Task to carry out -> Please copy exactly the lines that begin with the one containing "The rates as" and end with the last line of the entries.

Dataset entries
►
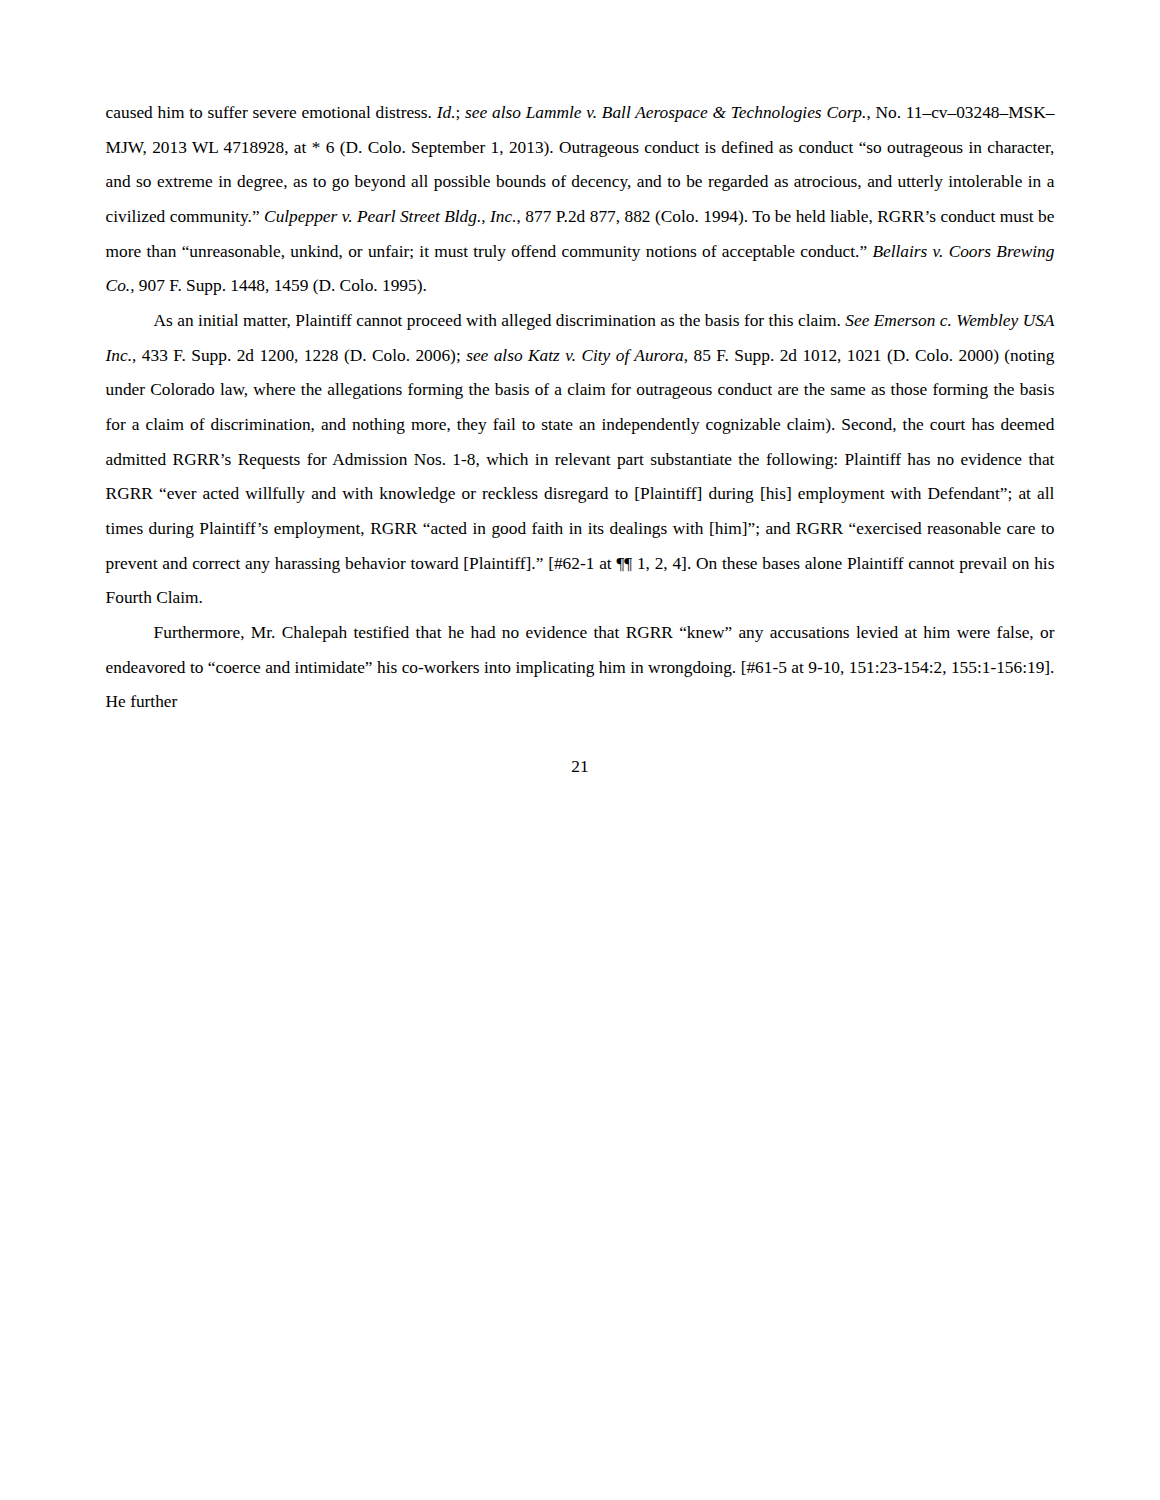caused him to suffer severe emotional distress. Id.; see also Lammle v. Ball Aerospace & Technologies Corp., No. 11–cv–03248–MSK–MJW, 2013 WL 4718928, at * 6 (D. Colo. September 1, 2013). Outrageous conduct is defined as conduct “so outrageous in character, and so extreme in degree, as to go beyond all possible bounds of decency, and to be regarded as atrocious, and utterly intolerable in a civilized community.” Culpepper v. Pearl Street Bldg., Inc., 877 P.2d 877, 882 (Colo. 1994). To be held liable, RGRR’s conduct must be more than “unreasonable, unkind, or unfair; it must truly offend community notions of acceptable conduct.” Bellairs v. Coors Brewing Co., 907 F. Supp. 1448, 1459 (D. Colo. 1995).
As an initial matter, Plaintiff cannot proceed with alleged discrimination as the basis for this claim. See Emerson c. Wembley USA Inc., 433 F. Supp. 2d 1200, 1228 (D. Colo. 2006); see also Katz v. City of Aurora, 85 F. Supp. 2d 1012, 1021 (D. Colo. 2000) (noting under Colorado law, where the allegations forming the basis of a claim for outrageous conduct are the same as those forming the basis for a claim of discrimination, and nothing more, they fail to state an independently cognizable claim). Second, the court has deemed admitted RGRR’s Requests for Admission Nos. 1-8, which in relevant part substantiate the following: Plaintiff has no evidence that RGRR “ever acted willfully and with knowledge or reckless disregard to [Plaintiff] during [his] employment with Defendant”; at all times during Plaintiff’s employment, RGRR “acted in good faith in its dealings with [him]”; and RGRR “exercised reasonable care to prevent and correct any harassing behavior toward [Plaintiff].” [#62-1 at ¶¶ 1, 2, 4]. On these bases alone Plaintiff cannot prevail on his Fourth Claim.
Furthermore, Mr. Chalepah testified that he had no evidence that RGRR “knew” any accusations levied at him were false, or endeavored to “coerce and intimidate” his co-workers into implicating him in wrongdoing. [#61-5 at 9-10, 151:23-154:2, 155:1-156:19]. He further
21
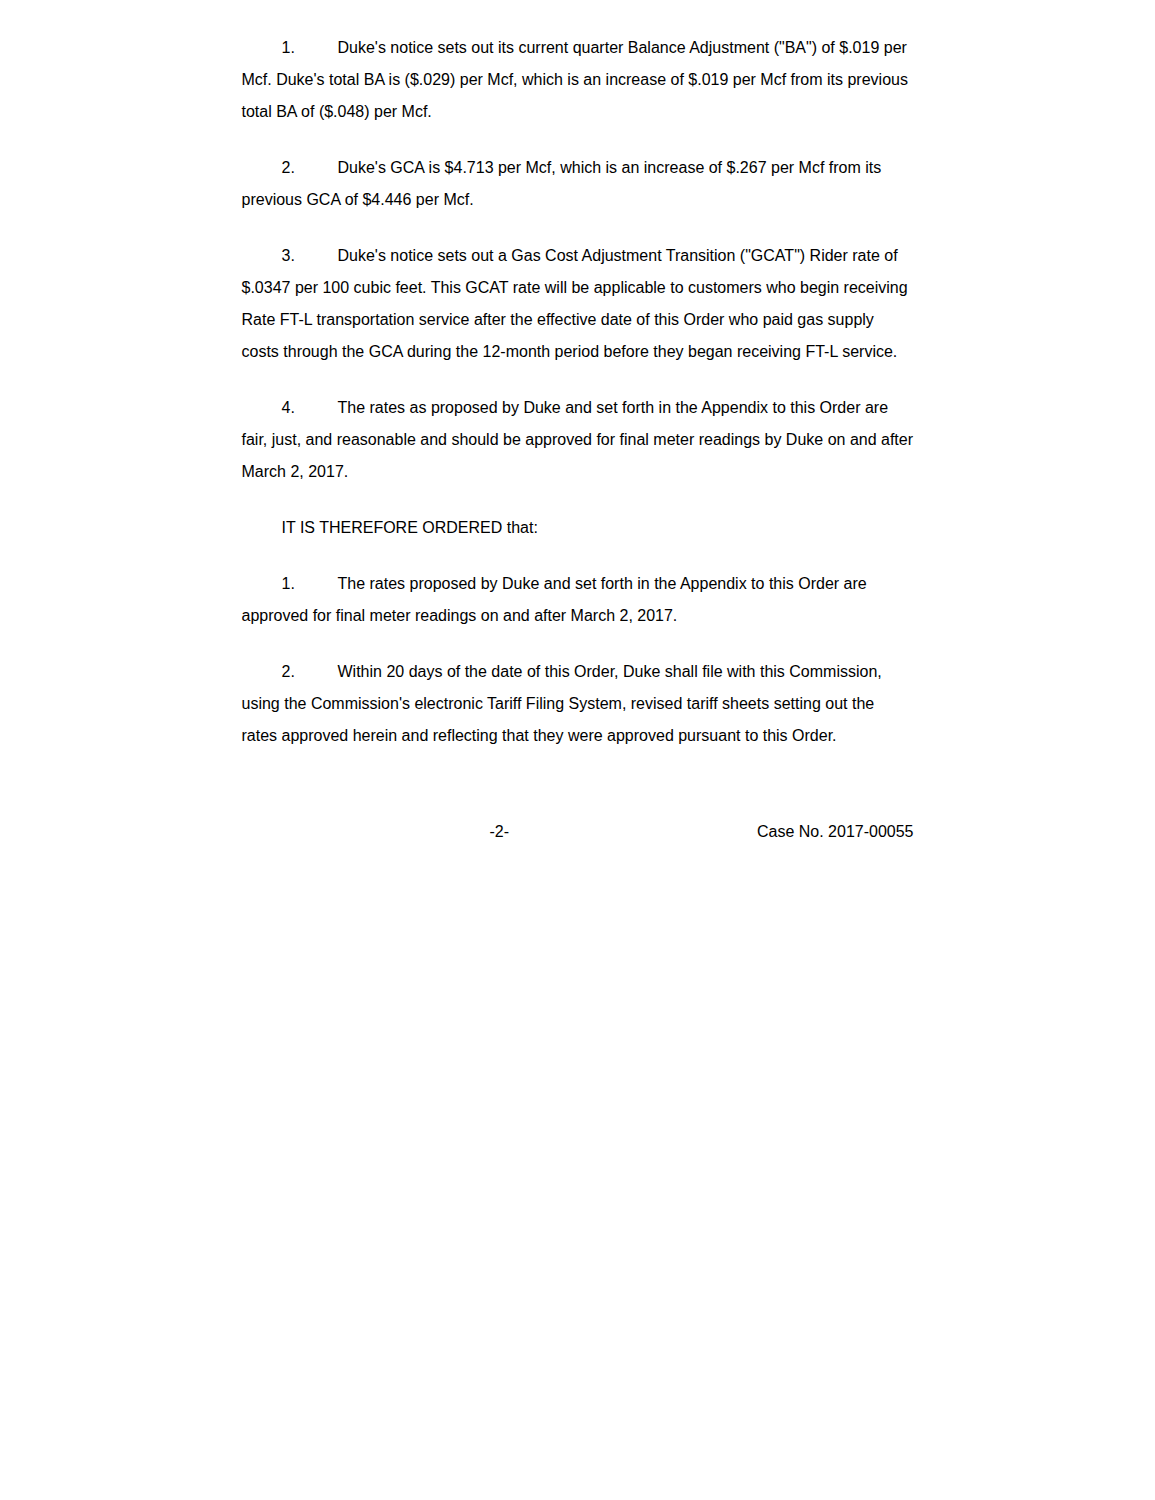Duke's notice sets out its current quarter Balance Adjustment ("BA") of $.019 per Mcf. Duke's total BA is ($.029) per Mcf, which is an increase of $.019 per Mcf from its previous total BA of ($.048) per Mcf.
Duke's GCA is $4.713 per Mcf, which is an increase of $.267 per Mcf from its previous GCA of $4.446 per Mcf.
Duke's notice sets out a Gas Cost Adjustment Transition ("GCAT") Rider rate of $.0347 per 100 cubic feet. This GCAT rate will be applicable to customers who begin receiving Rate FT-L transportation service after the effective date of this Order who paid gas supply costs through the GCA during the 12-month period before they began receiving FT-L service.
The rates as proposed by Duke and set forth in the Appendix to this Order are fair, just, and reasonable and should be approved for final meter readings by Duke on and after March 2, 2017.
IT IS THEREFORE ORDERED that:
The rates proposed by Duke and set forth in the Appendix to this Order are approved for final meter readings on and after March 2, 2017.
Within 20 days of the date of this Order, Duke shall file with this Commission, using the Commission's electronic Tariff Filing System, revised tariff sheets setting out the rates approved herein and reflecting that they were approved pursuant to this Order.
-2- Case No. 2017-00055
◄
Response ->
The rates as proposed by Duke and set forth in the Appendix to this Order are fair, just, and reasonable and should be approved for final meter readings by Duke on and after March 2, 2017.
IT IS THEREFORE ORDERED that:
The rates proposed by Duke and set forth in the Appendix to this Order are approved for final meter readings on and after March 2, 2017.
Within 20 days of the date of this Order, Duke shall file with this Commission, using the Commission's electronic Tariff Filing System, revised tariff sheets setting out the rates approved herein and reflecting that they were approved pursuant to this Order.
-2- Case No. 2017-00055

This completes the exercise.